Belgian Catholic Party politician and ship-owner

Henri Louis Baels (18 January 1878 – 14 June 1951), was a Belgian Catholic Party politician, and ship-owner from Ostend.

==Early life==
Baels was born on 18 January 1878 in Ostend, Belgium. He was the son of Julius Ludovicus Baels (1851–1896), a shipowner, and Delphina Alexandrina Mauricx (1848–1931), who married in Ostend in January 1876.

==Career==
He eventually became Minister of Agriculture, then Minister of the Interior, and, finally, Minister of Public Works and Public Health. He crowned his career by becoming Governor of West Flanders in 1936. A friend of King Albert I of the Belgians, and later equally trusted by Albert's son, King Leopold III of the Belgians, Henri Baels was responsible, among other important public initiatives, for the creation of the Albert Canal.

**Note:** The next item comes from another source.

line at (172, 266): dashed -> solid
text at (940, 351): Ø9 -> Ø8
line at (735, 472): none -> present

Baels was also a great friend of Dom Marie-Albert van der Cruyssen, the Abbot of the Cistercian Monastery of Orval, Belgium, and took a lead in supporting the restoration of the Monastery, a project the Abbot (who was also a highly decorated Belgian war hero of World War I) had undertaken.

==Personal life==
Baels was married to Anne Marie de Visscher (1882–1950), member of a minor Belgian nobility, a daughter of Adolphus Gustavus de Visscher and his wife, Alicia Victoria Carolina Opsomer. She was a descendant of Count Felix de Muelenaere, member of the Belgian National Congress (when founding the Kingdom of Belgium in 1831), who was a three-time Minister of Foreign Affairs between 1831 and 1841. Together, Anne Marie and Henri were the parents of eight children, including:

- Mary Lilian Baels (1916–2002), who became the second wife of King Leopold III of Belgium.
- Lydia Baels (1920–1990), who married Jean-Jacques Cartier, a son of jeweler Jacques-Théodule Cartier and the former Nelly Harjes.

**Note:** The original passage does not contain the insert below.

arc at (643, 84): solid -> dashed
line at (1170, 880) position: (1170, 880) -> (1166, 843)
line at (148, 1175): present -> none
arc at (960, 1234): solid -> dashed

Their other children included Elza Baels, Susanne Baels, Ludwina Baels, Walter Baels, Hermann Baels (who married), and Henry Baels. Baels died on 14 June 1951 in Knokke, Belgium.

===Descendants===
Through his daughter Lydia, he was a grandfather of two Viviane Mary Cartier (b. Dorking, 22 December 1946) and N. N. Cartier (b. Dorking, 26 April 1948).